Task prompt >> Pick out every line in the records below that contains the string "matter". Letter case counts, so a line matches only if it has the same capitals and lowercase letters.

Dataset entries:
● ● ● ● ● ● ●

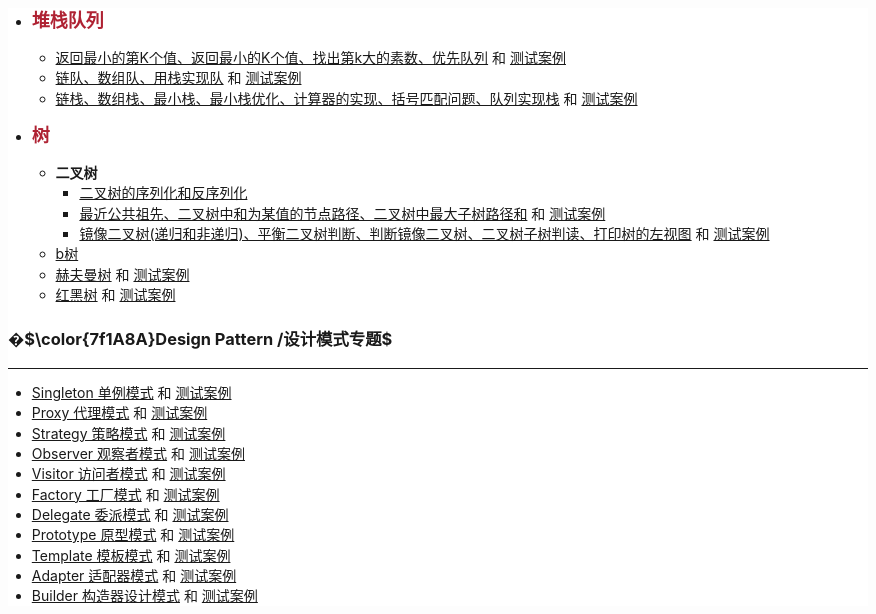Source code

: + <font color=#Af2233 size=4 >**堆栈队列**</font>
    + [返回最小的第K个值、返回最小的K个值、找出第k大的素数、优先队列](https://gitee.com/ljfirst/AlgorithmPractice/tree/master/AlgorithmJavaVersion/src/DataStructure/stackHeapQueue/heap)  和 [测试案例](https://gitee.com/ljfirst/AlgorithmPractice/tree/master/AlgorithmJavaVersion/src/UnitTest/DatastructureTest/stackHeapQueueTest/heapTest)
    + [链队、数组队、用栈实现队](https://gitee.com/ljfirst/AlgorithmPractice/tree/master/AlgorithmJavaVersion/src/DataStructure/stackHeapQueue/queue)  和 [测试案例](https://gitee.com/ljfirst/AlgorithmPractice/tree/master/AlgorithmJavaVersion/src/UnitTest/DatastructureTest/stackHeapQueueTest/queueTest)
    + [链栈、数组栈、最小栈、最小栈优化、计算器的实现、括号匹配问题、队列实现栈](https://gitee.com/ljfirst/AlgorithmPractice/tree/master/AlgorithmJavaVersion/src/DataStructure/stackHeapQueue/stack)  和 [测试案例](https://gitee.com/ljfirst/AlgorithmPractice/tree/master/AlgorithmJavaVersion/src/UnitTest/DatastructureTest/stackHeapQueueTest/stackTest)

+ <font color=#Af2233 size=4 >**树**</font>
    + **二叉树**
      + [二叉树的序列化和反序列化](https://blog.csdn.net/ljfirst/article/details/109466318)
      + [最近公共祖先、二叉树中和为某值的节点路径、二叉树中最大子树路径和](https://gitee.com/ljfirst/AlgorithmPractice/tree/master/AlgorithmJavaVersion/src/DataStructure/tree/binaryTree/binaryTreeApply)  和 [测试案例](https://gitee.com/ljfirst/AlgorithmPractice/tree/master/AlgorithmJavaVersion/src/UnitTest/DatastructureTest/treeTest/binaryTreeTest/binaryTreeApplyTest)
      + [镜像二叉树(递归和非递归)、平衡二叉树判断、判断镜像二叉树、二叉树子树判读、打印树的左视图](https://gitee.com/ljfirst/AlgorithmPractice/tree/master/AlgorithmJavaVersion/src/DataStructure/tree/binaryTree/binaryTreeApply)  和 [测试案例](https://gitee.com/ljfirst/AlgorithmPractice/tree/master/AlgorithmJavaVersion/src/UnitTest/DatastructureTest/treeTest/binaryTreeTest/binaryTreeApplyTest)
    + [b树]()
    + [赫夫曼树](https://gitee.com/ljfirst/AlgorithmPractice/tree/master/AlgorithmJavaVersion/src/DataStructure/tree/huffman)  和 [测试案例](https://gitee.com/ljfirst/AlgorithmPractice/tree/master/AlgorithmJavaVersion/src/UnitTest/DatastructureTest/treeTest/huffmanTest)
    + [红黑树](https://blog.csdn.net/ljfirst/article/details/108357052)  和 [测试案例]()

### �$\color{7f1A8A}Design Pattern /设计模式专题$
 ****
  + [Singleton 单例模式](https://gitee.com/ljfirst/AlgorithmPractice/tree/master/AlgorithmJavaVersion/src/DesignPattern/single) 和 [测试案例](https://gitee.com/ljfirst/AlgorithmPractice/tree/master/AlgorithmJavaVersion/src/UnitTest/DesignPatternTest/singleTest)
  + [Proxy 代理模式](https://gitee.com/ljfirst/AlgorithmPractice/tree/master/AlgorithmJavaVersion/src/DesignPattern/proxy) 和 [测试案例](https://gitee.com/ljfirst/AlgorithmPractice/tree/master/AlgorithmJavaVersion/src/UnitTest/DesignPatternTest/proxyTest)
  + [Strategy 策略模式](https://gitee.com/ljfirst/AlgorithmPractice/tree/master/AlgorithmJavaVersion/src/DesignPattern/strategy) 和 [测试案例](https://gitee.com/ljfirst/AlgorithmPractice/tree/master/AlgorithmJavaVersion/src/UnitTest/DesignPatternTest/strategyTest)
  + [Observer 观察者模式](https://gitee.com/ljfirst/AlgorithmPractice/tree/master/AlgorithmJavaVersion/src/DesignPattern/observer) 和 [测试案例](https://gitee.com/ljfirst/AlgorithmPractice/tree/master/AlgorithmJavaVersion/src/UnitTest/DesignPatternTest/observerTest)
  + [Visitor 访问者模式](https://gitee.com/ljfirst/AlgorithmPractice/tree/master/AlgorithmJavaVersion/src/DesignPattern/visitor) 和 [测试案例](https://gitee.com/ljfirst/AlgorithmPractice/tree/master/AlgorithmJavaVersion/src/UnitTest/DesignPatternTest)
  + [Factory 工厂模式](https://gitee.com/ljfirst/AlgorithmPractice/tree/master/AlgorithmJavaVersion/src/DesignPattern/factory) 和 [测试案例](https://gitee.com/ljfirst/AlgorithmPractice/tree/master/AlgorithmJavaVersion/src/UnitTest/DesignPatternTest)
  + [Delegate 委派模式](https://gitee.com/ljfirst/AlgorithmPractice/tree/master/AlgorithmJavaVersion/src/DesignPattern) 和 [测试案例](https://gitee.com/ljfirst/AlgorithmPractice/tree/master/AlgorithmJavaVersion/src/UnitTest/DesignPatternTest)
  + [Prototype 原型模式](https://gitee.com/ljfirst/AlgorithmPractice/tree/master/AlgorithmJavaVersion/src/DesignPattern) 和 [测试案例](https://gitee.com/ljfirst/AlgorithmPractice/tree/master/AlgorithmJavaVersion/src/UnitTest/DesignPatternTest)
  + [Template 模板模式](https://gitee.com/ljfirst/AlgorithmPractice/tree/master/AlgorithmJavaVersion/src/DesignPattern) 和 [测试案例](https://gitee.com/ljfirst/AlgorithmPractice/tree/master/AlgorithmJavaVersion/src/UnitTest/DesignPatternTest)
  + [Adapter 适配器模式](https://gitee.com/ljfirst/AlgorithmPractice/tree/master/AlgorithmJavaVersion/src/DesignPattern) 和 [测试案例](https://gitee.com/ljfirst/AlgorithmPractice/tree/master/AlgorithmJavaVersion/src/UnitTest/DesignPatternTest)
  + [Builder 构造器设计模式](https://gitee.com/ljfirst/AlgorithmPractice/tree/master/AlgorithmJavaVersion/src/DesignPattern/builder) 和 [测试案例](https://gitee.com/ljfirst/AlgorithmPractice/tree/master/AlgorithmJavaVersion/src/UnitTest/builderTest)
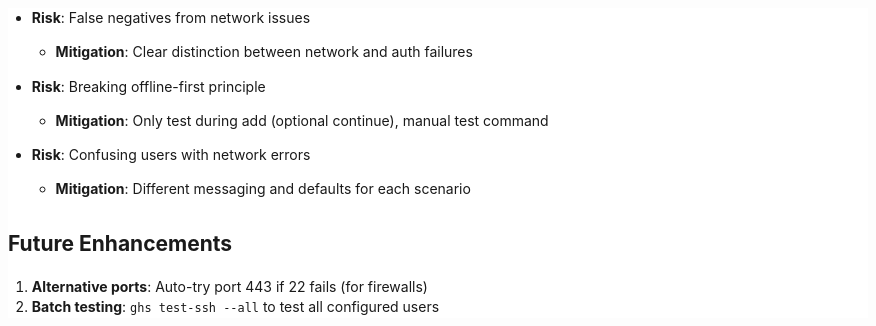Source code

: - **Risk**: False negatives from network issues
  - **Mitigation**: Clear distinction between network and auth failures

- **Risk**: Breaking offline-first principle
  - **Mitigation**: Only test during add (optional continue), manual test command

- **Risk**: Confusing users with network errors
  - **Mitigation**: Different messaging and defaults for each scenario

## Future Enhancements

1. **Alternative ports**: Auto-try port 443 if 22 fails (for firewalls)
2. **Batch testing**: `ghs test-ssh --all` to test all configured users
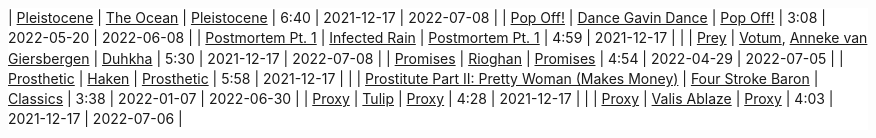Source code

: | [Pleistocene](https://open.spotify.com/track/4FtvYfpO7Hy4AuH61nmLCi) | [The Ocean](https://open.spotify.com/artist/6fuALtryzj4cq7vkglKLxq) | [Pleistocene](https://open.spotify.com/album/0vJscqHMO7nYxpPFvr11gR) | 6:40 | 2021-12-17 | 2022-07-08 |
| [Pop Off!](https://open.spotify.com/track/6egCRoFoyITQsNDmZPzq1q) | [Dance Gavin Dance](https://open.spotify.com/artist/6guC9FqvlVboSKTI77NG2k) | [Pop Off!](https://open.spotify.com/album/3tV7Af0i1nTxUZYcSUnjQf) | 3:08 | 2022-05-20 | 2022-06-08 |
| [Postmortem Pt\. 1](https://open.spotify.com/track/30zHuivvgXVmj7TbyUG0zI) | [Infected Rain](https://open.spotify.com/artist/7duRZcBRPWVChY0xOyp6DY) | [Postmortem Pt\. 1](https://open.spotify.com/album/5yZUMpftZ0NStLCL3Rvz74) | 4:59 | 2021-12-17 |  |
| [Prey](https://open.spotify.com/track/39HNgQGSnSGtGOwNF2aaGO) | [Votum](https://open.spotify.com/artist/42ZQcu4ciEscZIXmdldg7j), [Anneke van Giersbergen](https://open.spotify.com/artist/1CvqeSiHVlpsZowF5YltNR) | [Duhkha](https://open.spotify.com/album/6a9vqGMytLAU7KWoTBZMXG) | 5:30 | 2021-12-17 | 2022-07-08 |
| [Promises](https://open.spotify.com/track/1WV5w169YJR8f9ZFNIKxCp) | [Rioghan](https://open.spotify.com/artist/2Ev0s3CG4Oz7MJvqpQzHWw) | [Promises](https://open.spotify.com/album/1LHqSRxFGFsNLdH03f3Uv8) | 4:54 | 2022-04-29 | 2022-07-05 |
| [Prosthetic](https://open.spotify.com/track/2tbGvqKO4Xep8mxb29ABOy) | [Haken](https://open.spotify.com/artist/2SRIVGDkdqQnrQdaXxDkJt) | [Prosthetic](https://open.spotify.com/album/3pZRZbIEyFH1WVJiPoUoTr) | 5:58 | 2021-12-17 |  |
| [Prostitute Part II: Pretty Woman \(Makes Money\)](https://open.spotify.com/track/1FPMj3g1JQ29fiD6VZWVaO) | [Four Stroke Baron](https://open.spotify.com/artist/091cSUyhQCRgJreqXy17m5) | [Classics](https://open.spotify.com/album/35v264N4fiM74c9ABTquX8) | 3:38 | 2022-01-07 | 2022-06-30 |
| [Proxy](https://open.spotify.com/track/6JdWuk1w8rpzxSMjUAXT2d) | [Tulip](https://open.spotify.com/artist/520HRtk3c4y8WTKKywE4PY) | [Proxy](https://open.spotify.com/album/70TeLExFCwmHVjgmlQheK6) | 4:28 | 2021-12-17 |  |
| [Proxy](https://open.spotify.com/track/3UvqJ5K1YIeLvpPBNik7nL) | [Valis Ablaze](https://open.spotify.com/artist/0glKe8SiMNzFZmUZtNrJCr) | [Proxy](https://open.spotify.com/album/2qIhc2Pj2uBboHwvQw8T9I) | 4:03 | 2021-12-17 | 2022-07-06 |
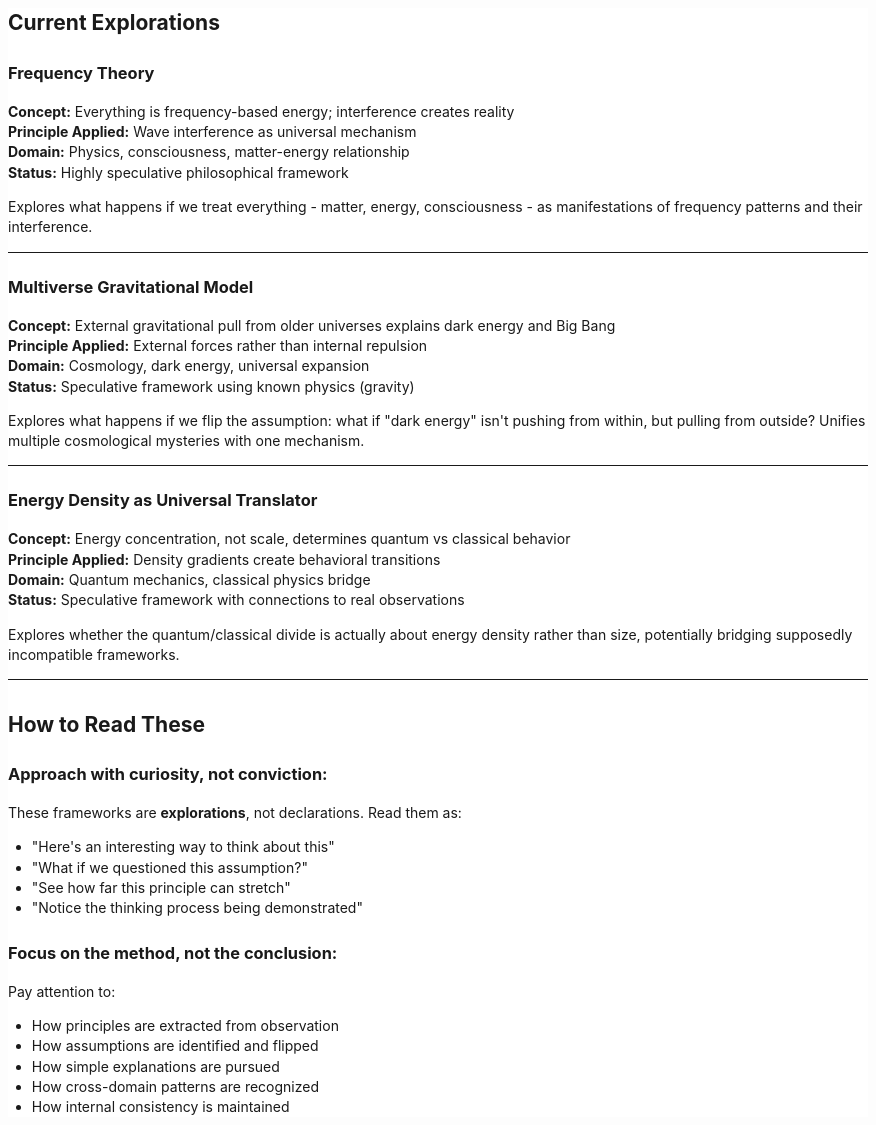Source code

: 
## Current Explorations

### Frequency Theory
**Concept:** Everything is frequency-based energy; interference creates reality  
**Principle Applied:** Wave interference as universal mechanism  
**Domain:** Physics, consciousness, matter-energy relationship  
**Status:** Highly speculative philosophical framework

Explores what happens if we treat everything - matter, energy, consciousness - as manifestations of frequency patterns and their interference.

---

### Multiverse Gravitational Model
**Concept:** External gravitational pull from older universes explains dark energy and Big Bang  
**Principle Applied:** External forces rather than internal repulsion  
**Domain:** Cosmology, dark energy, universal expansion  
**Status:** Speculative framework using known physics (gravity)

Explores what happens if we flip the assumption: what if "dark energy" isn't pushing from within, but pulling from outside? Unifies multiple cosmological mysteries with one mechanism.

---

### Energy Density as Universal Translator
**Concept:** Energy concentration, not scale, determines quantum vs classical behavior  
**Principle Applied:** Density gradients create behavioral transitions  
**Domain:** Quantum mechanics, classical physics bridge  
**Status:** Speculative framework with connections to real observations

Explores whether the quantum/classical divide is actually about energy density rather than size, potentially bridging supposedly incompatible frameworks.

---

## How to Read These

### Approach with curiosity, not conviction:
These frameworks are **explorations**, not declarations. Read them as:
- "Here's an interesting way to think about this"
- "What if we questioned this assumption?"
- "See how far this principle can stretch"
- "Notice the thinking process being demonstrated"

### Focus on the method, not the conclusion:
Pay attention to:
- How principles are extracted from observation
- How assumptions are identified and flipped
- How simple explanations are pursued
- How cross-domain patterns are recognized
- How internal consistency is maintained
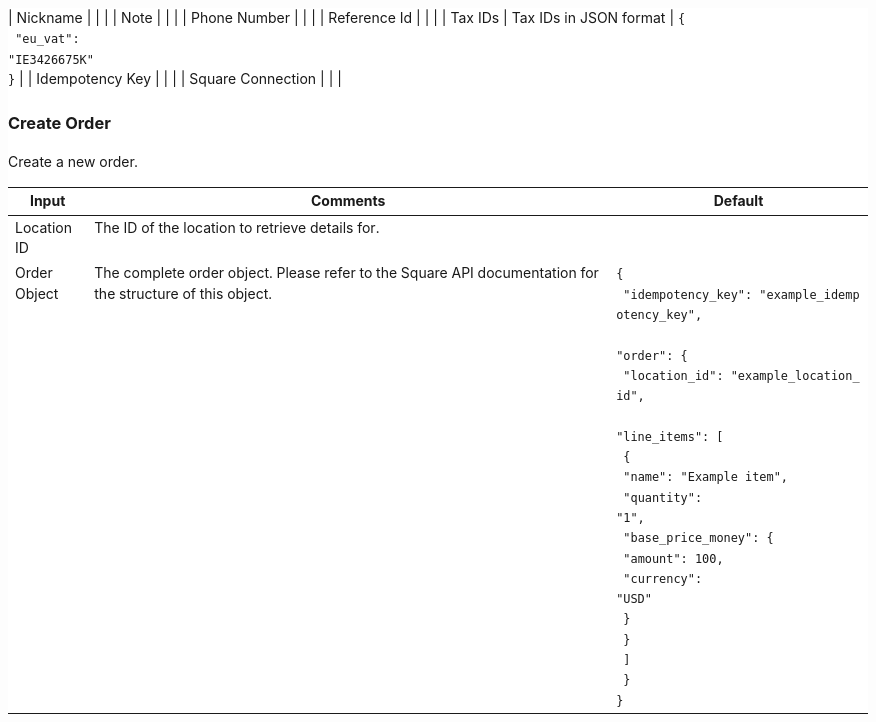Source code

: | Nickname          |                        |                                                                                                                                                                                                                                                                                                                                                                                                                                                                                                                    |
| Note              |                        |                                                                                                                                                                                                                                                                                                                                                                                                                                                                                                                    |
| Phone Number      |                        |                                                                                                                                                                                                                                                                                                                                                                                                                                                                                                                    |
| Reference Id      |                        |                                                                                                                                                                                                                                                                                                                                                                                                                                                                                                                    |
| Tax IDs           | Tax IDs in JSON format | <code>{<br /> "eu_vat": "IE3426675K"<br />}</code>                                                                                                                                                                                                                                                                                                                                                                                                                                                                 |
| Idempotency Key   |                        |                                                                                                                                                                                                                                                                                                                                                                                                                                                                                                                    |
| Square Connection |                        |                                                                                                                                                                                                                                                                                                                                                                                                                                                                                                                    |

### Create Order

Create a new order.

| Input             | Comments                                                                                                  | Default                                                                                                                                                                                                                                                                                                                            |
| ----------------- | --------------------------------------------------------------------------------------------------------- | ---------------------------------------------------------------------------------------------------------------------------------------------------------------------------------------------------------------------------------------------------------------------------------------------------------------------------------- |
| Location ID       | The ID of the location to retrieve details for.                                                           |                                                                                                                                                                                                                                                                                                                                    |
| Order Object      | The complete order object. Please refer to the Square API documentation for the structure of this object. | <code>{<br /> "idempotency_key": "example_idempotency_key",<br /> "order": {<br /> "location_id": "example_location_id",<br /> "line_items": [<br /> {<br /> "name": "Example item",<br /> "quantity": "1",<br /> "base_price_money": {<br /> "amount": 100,<br /> "currency": "USD"<br /> }<br /> }<br /> ]<br /> }<br />}</code> |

● ● ● ● ● ● ●

Exercise solution >>
**Domain:** Physics, consciousness, matter-energy relationship  
Explores what happens if we treat everything - matter, energy, consciousness - as manifestations of frequency patterns and their interference.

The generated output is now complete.